(Data items)
________
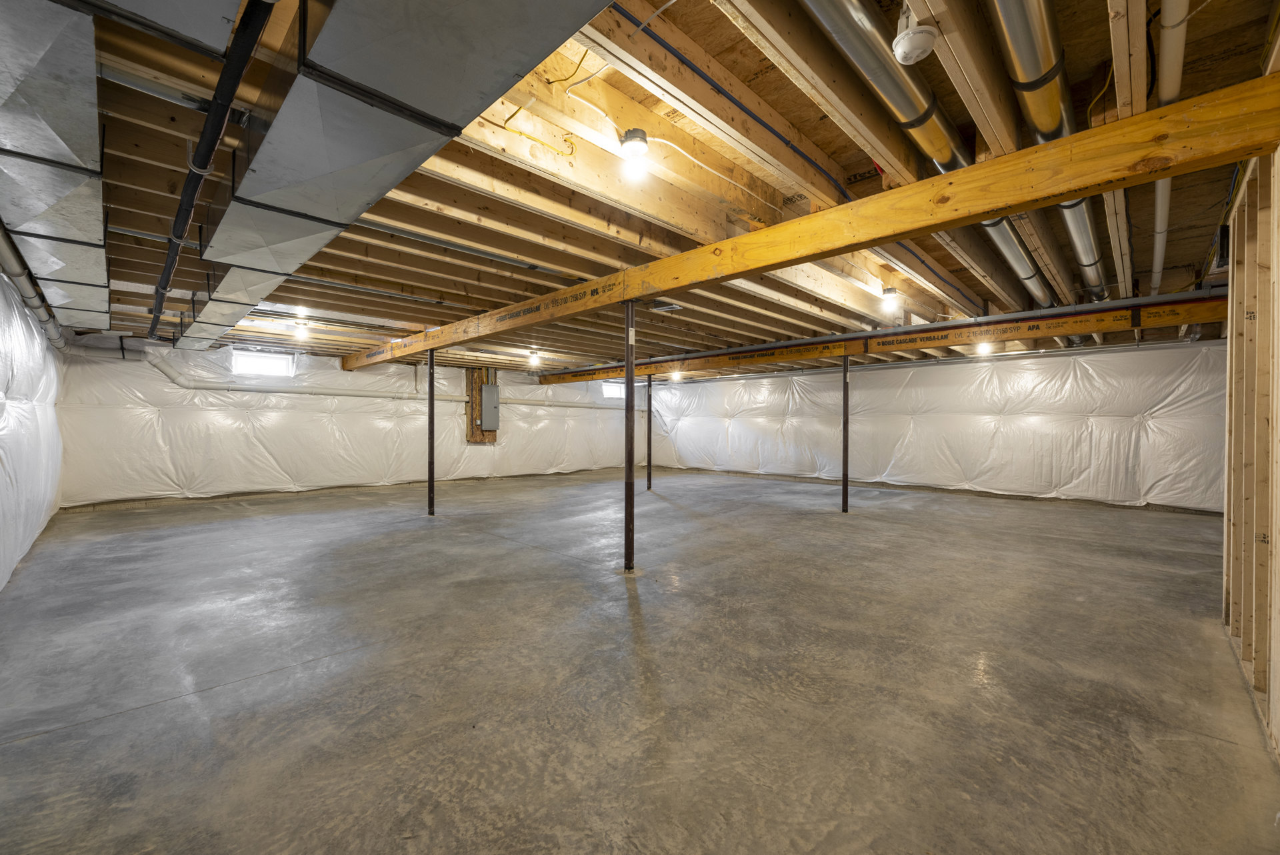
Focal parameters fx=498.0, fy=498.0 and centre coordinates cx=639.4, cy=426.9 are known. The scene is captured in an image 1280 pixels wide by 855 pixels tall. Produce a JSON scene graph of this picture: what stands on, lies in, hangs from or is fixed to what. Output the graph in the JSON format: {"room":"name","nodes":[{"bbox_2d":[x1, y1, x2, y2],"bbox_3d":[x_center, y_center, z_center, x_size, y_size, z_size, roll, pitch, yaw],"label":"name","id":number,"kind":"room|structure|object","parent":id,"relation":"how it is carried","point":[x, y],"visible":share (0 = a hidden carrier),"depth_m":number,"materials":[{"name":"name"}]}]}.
{"room":"basement","nodes":[
{"label":"basement","id":0,"kind":"room"},
{"bbox_2d":[0,264,65,590],"bbox_3d":[-3.770,-0.129,2.710,8.727,2.412,0.188,0,0,45],"label":"left wall","id":1,"kind":"structure","parent":0,"point":[13,417],"depth_m":3.95,"materials":[{"name":"white plastic"}]},
{"bbox_2d":[56,335,643,508],"bbox_3d":[-3.497,-0.117,9.805,0.198,2.351,10.173,0,0,45],"label":"back wall","id":2,"kind":"structure","parent":0,"point":[485,452],"depth_m":7.73,"materials":[{"name":"white plastic"}]},
{"bbox_2d":[232,348,296,376],"bbox_3d":[-5.891,-0.970,7.788,0.103,0.384,0.812,0,0,45],"label":"window","id":3,"kind":"structure","parent":2,"relation":"in","point":[284,362],"depth_m":7.77,"materials":[{"name":"white"}]},
{"bbox_2d":[94,352,626,412],"bbox_3d":[-3.634,-0.743,9.528,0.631,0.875,9.111,0,0,45],"label":"drain pipe","id":4,"kind":"object","parent":2,"relation":"attached to","point":[367,395],"visible":0.8,"depth_m":7.76,"materials":[{"name":"white plastic"}]},
{"bbox_2d":[464,368,497,442],"bbox_3d":[-3.174,-0.422,10.031,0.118,1.538,0.604,0,0,45],"label":"wooden board","id":5,"kind":"object","parent":2,"relation":"attached to","point":[477,385],"visible":0.66,"depth_m":9.97,"materials":[{"name":"brown wood"}]},
{"bbox_2d":[481,383,499,429],"bbox_3d":[-2.929,-0.394,9.738,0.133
________
> **Exercise details**
Extract every line of the data exactly; pictures stay out.

> **Answer section**
Focal parameters fx=498.0, fy=498.0 and centre coordinates cx=639.4, cy=426.9 are known. The scene is captured in an image 1280 pixels wide by 855 pixels tall. Produce a JSON scene graph of this picture: what stands on, lies in, hangs from or is fixed to what. Output the graph in the JSON format: {"room":"name","nodes":[{"bbox_2d":[x1, y1, x2, y2],"bbox_3d":[x_center, y_center, z_center, x_size, y_size, z_size, roll, pitch, yaw],"label":"name","id":number,"kind":"room|structure|object","parent":id,"relation":"how it is carried","point":[x, y],"visible":share (0 = a hidden carrier),"depth_m":number,"materials":[{"name":"name"}]}]}.
{"room":"basement","nodes":[
{"label":"basement","id":0,"kind":"room"},
{"bbox_2d":[0,264,65,590],"bbox_3d":[-3.770,-0.129,2.710,8.727,2.412,0.188,0,0,45],"label":"left wall","id":1,"kind":"structure","parent":0,"point":[13,417],"depth_m":3.95,"materials":[{"name":"white plastic"}]},
{"bbox_2d":[56,335,643,508],"bbox_3d":[-3.497,-0.117,9.805,0.198,2.351,10.173,0,0,45],"label":"back wall","id":2,"kind":"structure","parent":0,"point":[485,452],"depth_m":7.73,"materials":[{"name":"white plastic"}]},
{"bbox_2d":[232,348,296,376],"bbox_3d":[-5.891,-0.970,7.788,0.103,0.384,0.812,0,0,45],"label":"window","id":3,"kind":"structure","parent":2,"relation":"in","point":[284,362],"depth_m":7.77,"materials":[{"name":"white"}]},
{"bbox_2d":[94,352,626,412],"bbox_3d":[-3.634,-0.743,9.528,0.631,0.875,9.111,0,0,45],"label":"drain pipe","id":4,"kind":"object","parent":2,"relation":"attached to","point":[367,395],"visible":0.8,"depth_m":7.76,"materials":[{"name":"white plastic"}]},
{"bbox_2d":[464,368,497,442],"bbox_3d":[-3.174,-0.422,10.031,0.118,1.538,0.604,0,0,45],"label":"wooden board","id":5,"kind":"object","parent":2,"relation":"attached to","point":[477,385],"visible":0.66,"depth_m":9.97,"materials":[{"name":"brown wood"}]},
{"bbox_2d":[481,383,499,429],"bbox_3d":[-2.929,-0.394,9.738,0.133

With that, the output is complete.